Stored data entries
____________________
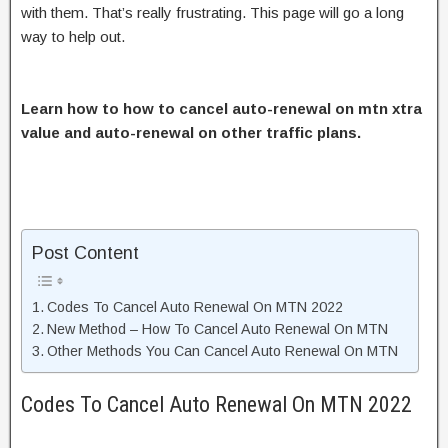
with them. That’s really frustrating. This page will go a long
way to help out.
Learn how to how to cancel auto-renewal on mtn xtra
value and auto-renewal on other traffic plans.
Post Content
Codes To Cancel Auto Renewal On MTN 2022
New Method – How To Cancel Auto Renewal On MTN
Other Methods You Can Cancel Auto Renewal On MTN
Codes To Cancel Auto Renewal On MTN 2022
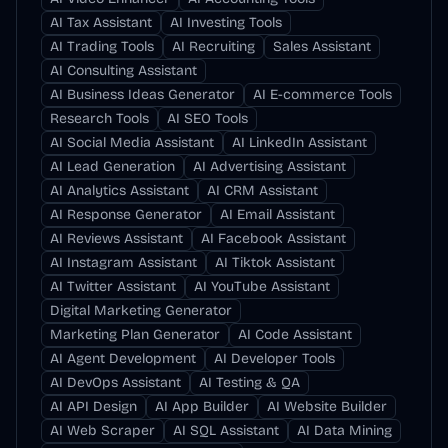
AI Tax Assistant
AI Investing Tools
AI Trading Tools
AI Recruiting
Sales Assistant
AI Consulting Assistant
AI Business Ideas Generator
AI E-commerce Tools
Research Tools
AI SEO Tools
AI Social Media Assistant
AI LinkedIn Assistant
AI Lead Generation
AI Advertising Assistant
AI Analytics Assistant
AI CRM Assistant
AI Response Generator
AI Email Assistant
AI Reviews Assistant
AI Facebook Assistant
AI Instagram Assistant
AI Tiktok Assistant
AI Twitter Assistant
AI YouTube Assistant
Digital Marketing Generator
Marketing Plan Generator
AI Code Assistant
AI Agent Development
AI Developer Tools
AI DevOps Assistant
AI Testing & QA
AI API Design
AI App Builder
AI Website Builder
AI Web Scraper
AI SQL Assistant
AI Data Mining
____________________
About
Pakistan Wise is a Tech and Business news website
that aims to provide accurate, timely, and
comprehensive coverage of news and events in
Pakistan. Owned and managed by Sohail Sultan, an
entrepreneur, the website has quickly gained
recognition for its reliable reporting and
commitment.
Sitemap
____________________
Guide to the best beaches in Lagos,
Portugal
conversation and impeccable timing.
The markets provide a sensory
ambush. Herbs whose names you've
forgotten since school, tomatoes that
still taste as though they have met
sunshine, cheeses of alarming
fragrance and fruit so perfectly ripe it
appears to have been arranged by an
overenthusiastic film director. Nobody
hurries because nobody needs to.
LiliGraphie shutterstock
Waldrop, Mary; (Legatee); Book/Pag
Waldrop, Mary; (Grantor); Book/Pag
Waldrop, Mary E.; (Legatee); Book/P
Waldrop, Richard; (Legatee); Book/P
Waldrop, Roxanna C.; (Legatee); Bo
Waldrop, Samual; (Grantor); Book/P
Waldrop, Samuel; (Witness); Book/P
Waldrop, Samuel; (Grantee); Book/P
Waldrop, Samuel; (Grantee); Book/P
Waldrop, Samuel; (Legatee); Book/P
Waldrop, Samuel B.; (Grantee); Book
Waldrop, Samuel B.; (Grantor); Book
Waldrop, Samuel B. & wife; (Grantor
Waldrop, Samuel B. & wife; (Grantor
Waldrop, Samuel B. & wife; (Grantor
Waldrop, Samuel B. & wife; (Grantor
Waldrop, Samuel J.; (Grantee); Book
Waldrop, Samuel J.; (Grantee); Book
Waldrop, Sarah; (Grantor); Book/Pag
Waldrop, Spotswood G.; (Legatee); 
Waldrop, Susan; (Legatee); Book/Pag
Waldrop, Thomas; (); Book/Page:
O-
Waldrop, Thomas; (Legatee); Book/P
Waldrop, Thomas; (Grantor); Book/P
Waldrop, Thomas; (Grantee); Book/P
____________________
Write out, from the lines above, only those from the line with "AI Twitter Assistant" to the line with "AI Data Mining", exactly as given, including the first and the last.

▶ _TASK RESULT_
AI Twitter Assistant
AI YouTube Assistant
Digital Marketing Generator
Marketing Plan Generator
AI Code Assistant
AI Agent Development
AI Developer Tools
AI DevOps Assistant
AI Testing & QA
AI API Design
AI App Builder
AI Website Builder
AI Web Scraper
AI SQL Assistant
AI Data Mining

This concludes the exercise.